Thursday, November 22, 2007

always on a plane or a fast train

i'm sorry, i woke up where this morning? oh, ok london. and thats not in india? weird.

so 10 days traveling in india flew by incredibly fast, in a blur of rickshaws, trains, busses and airplanes. we crammed so much into so little time that i am honestly suprised we didnt break down [which isnt entirely true. on the train to agra our last day i developed on of those colds that is like a letter from your body asking you if you cold please stop getting less than 6 hours of sleep, waking up before 6 am, slapping a 50lb backpack on your back, boarding a crowded moving vehicle and going someplace new. unfortunately at that point i had to respectfully apologize to the body but inform it that i had a 7am flight to london the next day, but that maybe the next night?]

some highlights from the trip:

our cocohut in Agonda Beach, Goa


The cove that we explored (we made it all the way out to the rocks at the tip!)


The hut


the beer and fruit feast mentioned in my previous post

sunset at Colva Beach, Goa





Kanniyakumari, the southernmost tip of India



watching the water of the Bay of Bengal, the Indian Ocean and the Arabian Sea all meet at one point


Me and Co at the tip of India


Sipping coconut milk from a coconut that had just been cracked open

The Taj Mahal
(yes, it really is as incredible as you think it would be)

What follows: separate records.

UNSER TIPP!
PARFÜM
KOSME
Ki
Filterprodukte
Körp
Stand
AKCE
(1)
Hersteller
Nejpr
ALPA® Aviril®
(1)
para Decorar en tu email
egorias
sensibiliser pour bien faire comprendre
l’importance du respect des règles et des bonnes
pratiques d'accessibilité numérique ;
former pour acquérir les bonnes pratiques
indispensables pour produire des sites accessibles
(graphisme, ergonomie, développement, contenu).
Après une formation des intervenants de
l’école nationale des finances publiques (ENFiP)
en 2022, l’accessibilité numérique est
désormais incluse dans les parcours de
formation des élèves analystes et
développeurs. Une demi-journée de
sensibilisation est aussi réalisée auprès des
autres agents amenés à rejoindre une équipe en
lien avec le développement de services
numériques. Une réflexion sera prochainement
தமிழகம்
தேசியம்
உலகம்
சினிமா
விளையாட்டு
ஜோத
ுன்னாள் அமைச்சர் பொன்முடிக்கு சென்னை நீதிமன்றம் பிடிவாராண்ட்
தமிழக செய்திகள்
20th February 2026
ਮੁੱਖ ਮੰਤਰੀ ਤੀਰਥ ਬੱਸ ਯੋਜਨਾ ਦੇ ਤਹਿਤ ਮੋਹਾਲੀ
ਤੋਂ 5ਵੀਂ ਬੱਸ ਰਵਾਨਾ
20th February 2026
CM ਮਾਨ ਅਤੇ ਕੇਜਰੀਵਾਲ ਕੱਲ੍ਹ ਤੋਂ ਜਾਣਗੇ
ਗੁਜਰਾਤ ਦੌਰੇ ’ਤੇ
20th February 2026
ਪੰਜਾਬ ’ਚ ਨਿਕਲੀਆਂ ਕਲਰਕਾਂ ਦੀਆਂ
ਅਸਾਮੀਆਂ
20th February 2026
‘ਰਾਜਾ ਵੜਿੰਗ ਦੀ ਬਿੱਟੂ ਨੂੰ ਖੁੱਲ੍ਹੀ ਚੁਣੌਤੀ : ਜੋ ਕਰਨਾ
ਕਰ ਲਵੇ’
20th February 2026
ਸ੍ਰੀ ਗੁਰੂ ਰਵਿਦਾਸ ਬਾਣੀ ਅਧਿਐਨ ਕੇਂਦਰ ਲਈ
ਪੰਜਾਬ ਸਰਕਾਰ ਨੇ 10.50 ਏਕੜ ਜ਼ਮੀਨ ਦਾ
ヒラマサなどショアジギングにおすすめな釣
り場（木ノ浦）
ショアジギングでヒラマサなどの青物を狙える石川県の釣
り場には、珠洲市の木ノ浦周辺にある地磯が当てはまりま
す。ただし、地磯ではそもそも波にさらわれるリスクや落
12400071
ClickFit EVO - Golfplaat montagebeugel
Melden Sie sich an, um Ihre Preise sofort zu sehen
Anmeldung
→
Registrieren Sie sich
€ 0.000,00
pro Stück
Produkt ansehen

And from the taj mahal it was but a quick train, rickshaw, other rickshaw, plane ride to london, where a beautiful zoe and catherine met us at the airport. it was incredible to see them again after so long. sometimes you dont realize how much people are missing from your life until they are back in it. and so now i will leave you, and head off on a nice stroll through londontown to zoes flat where we will begin to cook the epic thanksgiving feast we have been looking forward to since...april?!

happy thanksgiving all!


love to india, america and back again
a

Saturday, November 17, 2007

livin the dream

with not too much time to write, i will consolidate the past week's travels into an image:

hut on the beach (yes, literally ON the beach. you want yards? fifty.) looking out at the arabian sea. the beach is nestled into a cove lined with palm trees and fishing boats. the sun is just starting to set. conner and i sit on our porch looking at a table covered in fruit (watermelon, papaya, pineapple, mosambi, chickoo, bananna) and beer. as the sun sets, conner "man-hands" marx breaks into these fruits with his leatherman, and we sit. and feast. on fruit and beer. on the beach. as the sun sinks into the sea.